Transcribed page contents
____

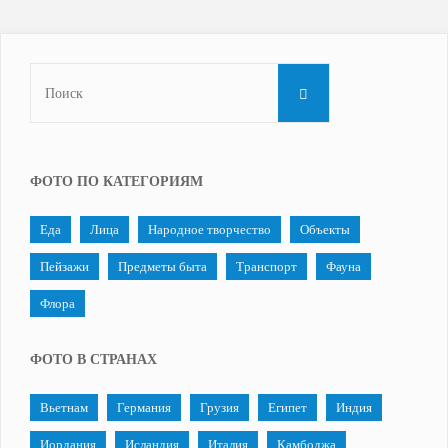
на
велосипеде,
Что
ПОИСК
искать:
2016"
ФОТО ПО КАТЕГОРИЯМ
Еда
Лица
Народное творчество
Объекты
Пейзажи
Предметы быта
Транспорт
Фауна
Флора
ФОТО В СТРАНАХ
Вьетнам
Германия
Грузия
Египет
Индия
Иордания
Исландия
Италия
Камбоджа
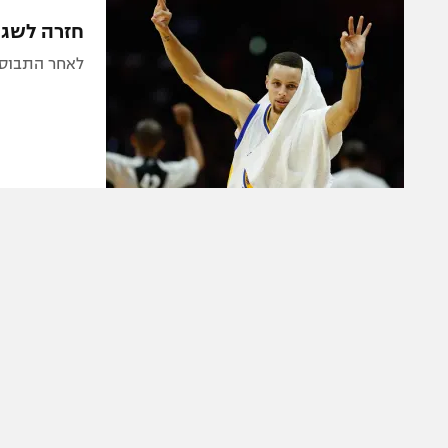
הפועל 
תקנון משתתפים וזוכים בפרסים
חזרה לשגרה: 112:115 לווריורס
הפועל 
תקנון עבור פעילות אלקטרה
לאחר התבוסה לפ
הפועל 
תקנון עבור פעילות ספורט 1 – "מרלן"
מכבי נ
טניס
בני יהו
גיימינג E-Sports
תנאי שימוש
מדיניות פרטיות
תקנון פעילות ספורט 1
רשיון להקרנה פומבית לבית עסק
הצטרפות לחבילת הערוצים
לוח דרושים – ג'ובנט
תגיות
המגזין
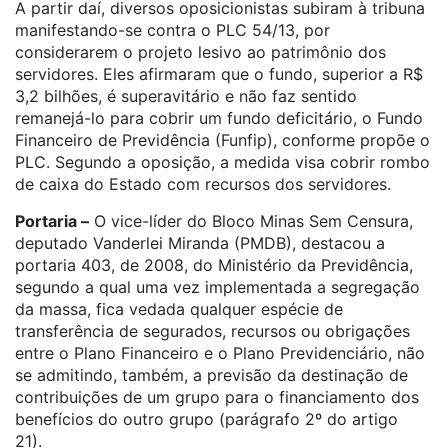
A partir daí, diversos oposicionistas subiram à tribuna
manifestando-se contra o PLC 54/13, por
considerarem o projeto lesivo ao patrimônio dos
servidores. Eles afirmaram que o fundo, superior a R$
3,2 bilhões, é superavitário e não faz sentido
remanejá-lo para cobrir um fundo deficitário, o Fundo
Financeiro de Previdência (Funfip), conforme propõe o
PLC. Segundo a oposição, a medida visa cobrir rombo
de caixa do Estado com recursos dos servidores.
Portaria –
O vice-líder do Bloco Minas Sem Censura,
deputado Vanderlei Miranda (PMDB), destacou a
portaria 403, de 2008, do Ministério da Previdência,
segundo a qual uma vez implementada a segregação
da massa, fica vedada qualquer espécie de
transferência de segurados, recursos ou obrigações
entre o Plano Financeiro e o Plano Previdenciário, não
se admitindo, também, a previsão da destinação de
contribuições de um grupo para o financiamento dos
benefícios do outro grupo (parágrafo 2º do artigo
21).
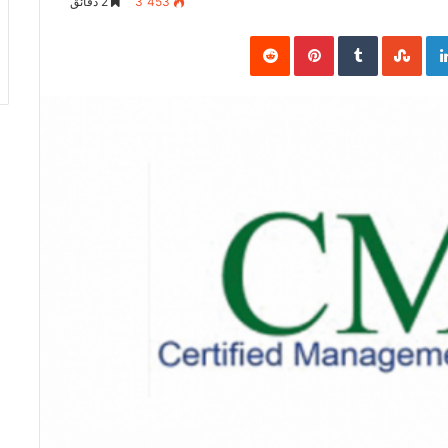
3٬453
2 دقائق
Pinterest
LinkedIn
Goo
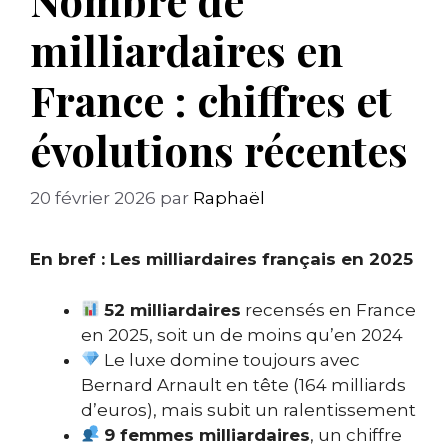
milliardaires en
France : chiffres et
évolutions récentes
20 février 2026
par
Raphaël
En bref : Les milliardaires français en 2025
52 milliardaires
recensés en France
en 2025, soit un de moins qu’en 2024
Le luxe domine toujours avec
Bernard Arnault en tête (164 milliards
d’euros), mais subit un ralentissement
9 femmes milliardaires
, un chiffre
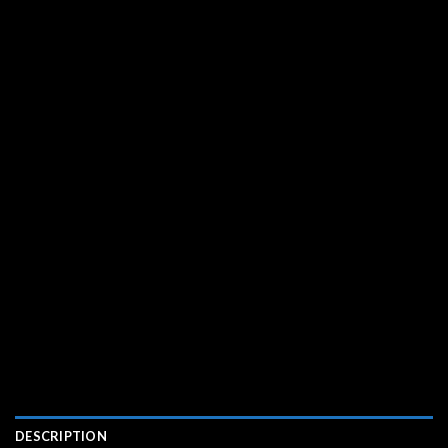
DESCRIPTION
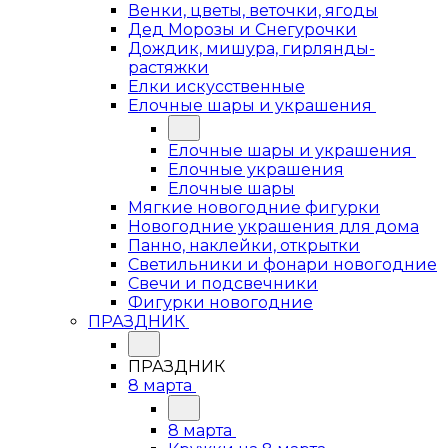
Венки, цветы, веточки, ягоды
Дед Морозы и Снегурочки
Дождик, мишура, гирлянды-
растяжки
Елки искусственные
Елочные шары и украшения
Елочные шары и украшения
Елочные украшения
Елочные шары
Мягкие новогодние фигурки
Новогодние украшения для дома
Панно, наклейки, открытки
Светильники и фонари новогодние
Свечи и подсвечники
Фигурки новогодние
ПРАЗДНИК
ПРАЗДНИК
8 марта
8 марта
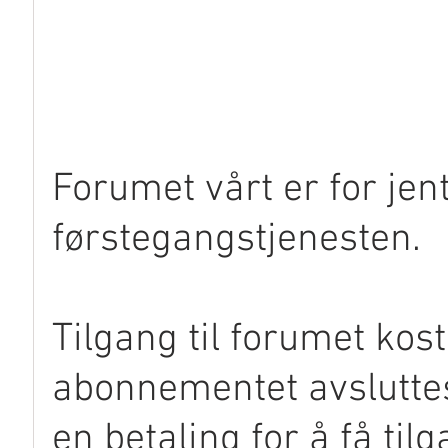
Forumet vårt er for jent
førstegangstjenesten.
Tilgang til forumet kos
abonnementet avsluttes 
en betaling for å få tilga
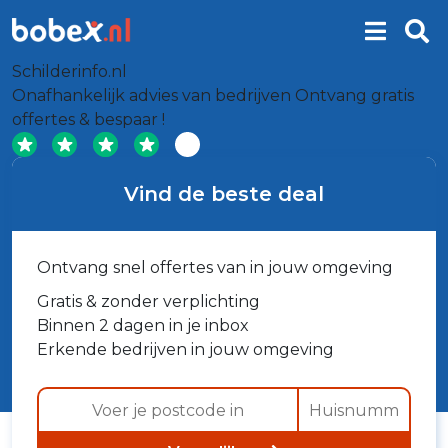
Schilderinfo.nl
Onafhankelijk advies van bedrijven
Ontvang gratis
offertes & bespaar !
Vind de beste deal
Ontvang snel offertes van in jouw omgeving
Gratis & zonder verplichting
Binnen 2 dagen in je inbox
Erkende bedrijven in jouw omgeving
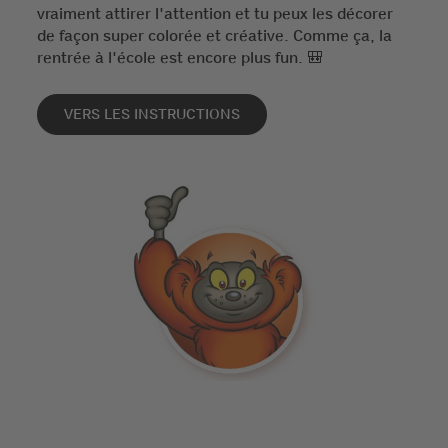
vraiment attirer l'attention et tu peux les décorer
de façon super colorée et créative. Comme ça, la
rentrée à l'école est encore plus fun. 🎒
VERS LES INSTRUCTIONS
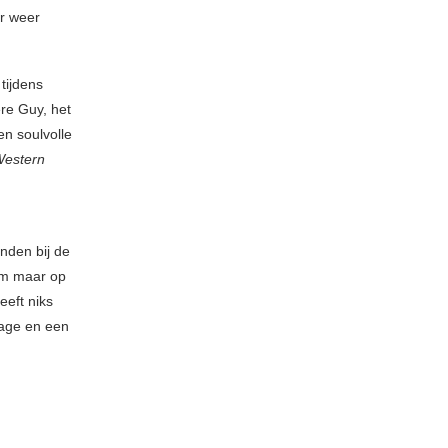
r weer
tijdens
re Guy, het
en soulvolle
estern
nden bij de
om maar op
eeft niks
age en een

____

**Task objective:**
Format every line of text in the listing above as a numbered list, skipping any blank lines. Leave the pictures out.

**Result of the exercise:**
1. на
2. велосипеде,
3. Что
4. ПОИСК
5. искать:
6. 2016"
7. ФОТО ПО КАТЕГОРИЯМ
8. Еда
9. Лица
10. Народное творчество
11. Объекты
12. Пейзажи
13. Предметы быта
14. Транспорт
15. Фауна
16. Флора
17. ФОТО В СТРАНАХ
18. Вьетнам
19. Германия
20. Грузия
21. Египет
22. Индия
23. Иордания
24. Исландия
25. Италия
26. Камбоджа
27. הפועל 
28. תקנון משתתפים וזוכים בפרסים
29. חזרה לשגרה: 112:115 לווריורס
30. הפועל 
31. תקנון עבור פעילות אלקטרה
32. לאחר התבוסה לפ
33. הפועל 
34. תקנון עבור פעילות ספורט 1 – "מרלן"
35. מכבי נ
36. טניס
37. בני יהו
38. גיימינג E-Sports
39. תנאי שימוש
40. מדיניות פרטיות
41. תקנון פעילות ספורט 1
42. רשיון להקרנה פומבית לבית עסק
43. הצטרפות לחבילת הערוצים
44. לוח דרושים – ג'ובנט
45. תגיות
46. המגזין
47. A partir daí, diversos oposicionistas subiram à tribuna
48. manifestando-se contra o PLC 54/13, por
49. considerarem o projeto lesivo ao patrimônio dos
50. servidores. Eles afirmaram que o fundo, superior a R$
51. 3,2 bilhões, é superavitário e não faz sentido
52. remanejá-lo para cobrir um fundo deficitário, o Fundo
53. Financeiro de Previdência (Funfip), conforme propõe o
54. PLC. Segundo a oposição, a medida visa cobrir rombo
55. de caixa do Estado com recursos dos servidores.
56. Portaria –
57. O vice-líder do Bloco Minas Sem Censura,
58. deputado Vanderlei Miranda (PMDB), destacou a
59. portaria 403, de 2008, do Ministério da Previdência,
60. segundo a qual uma vez implementada a segregação
61. da massa, fica vedada qualquer espécie de
62. transferência de segurados, recursos ou obrigações
63. entre o Plano Financeiro e o Plano Previdenciário, não
64. se admitindo, também, a previsão da destinação de
65. contribuições de um grupo para o financiamento dos
66. benefícios do outro grupo (parágrafo 2º do artigo
67. 21).
68. 3٬453
69. 2 دقائق
70. Pinterest
71. LinkedIn
72. Goo
73. milliardaires en
74. France : chiffres et
75. évolutions récentes
76. 20 février 2026
77. par
78. Raphaël
79. En bref : Les milliardaires français en 2025
80. 52 milliardaires
81. recensés en France
82. en 2025, soit un de moins qu’en 2024
83. Le luxe domine toujours avec
84. Bernard Arnault en tête (164 milliards
85. d’euros), mais subit un ralentissement
86. 9 femmes milliardaires
87. , un chiffre
88. DESCRIPTION
89. Венки, цветы, веточки, ягоды
90. Дед Морозы и Снегурочки
91. Дождик, мишура, гирлянды-
92. растяжки
93. Елки искусственные
94. Елочные шары и украшения
95. Елочные шары и украшения
96. Елочные украшения
97. Елочные шары
98. Мягкие новогодние фигурки
99. Новогодние украшения для дома
100. Панно, наклейки, открытки
101. Светильники и фонари новогодние
102. Свечи и подсвечники
103. Фигурки новогодние
104. ПРАЗДНИК
105. ПРАЗДНИК
106. 8 марта
107. 8 марта
108. Forumet vårt er for jent
109. førstegangstjenesten.
110. Tilgang til forumet kos
111. abonnementet avsluttes 
112. en betaling for å få tilga
113. Schilderinfo.nl
114. Onafhankelijk advies van bedrijven
115. Ontvang gratis
116. offertes & bespaar !
117. Vind de beste deal
118. Ontvang snel offertes van in jouw omgeving
119. Gratis & zonder verplichting
120. Binnen 2 dagen in je inbox
121. Erkende bedrijven in jouw omgeving
122. vraiment attirer l'attention et tu peux les décorer
123. de façon super colorée et créative. Comme ça, la
124. rentrée à l'école est encore plus fun. 🎒
125. VERS LES INSTRUCTIONS
126. r weer
127. tijdens
128. re Guy, het
129. en soulvolle
130. estern
131. nden bij de
132. om maar op
133. eeft niks
134. age en een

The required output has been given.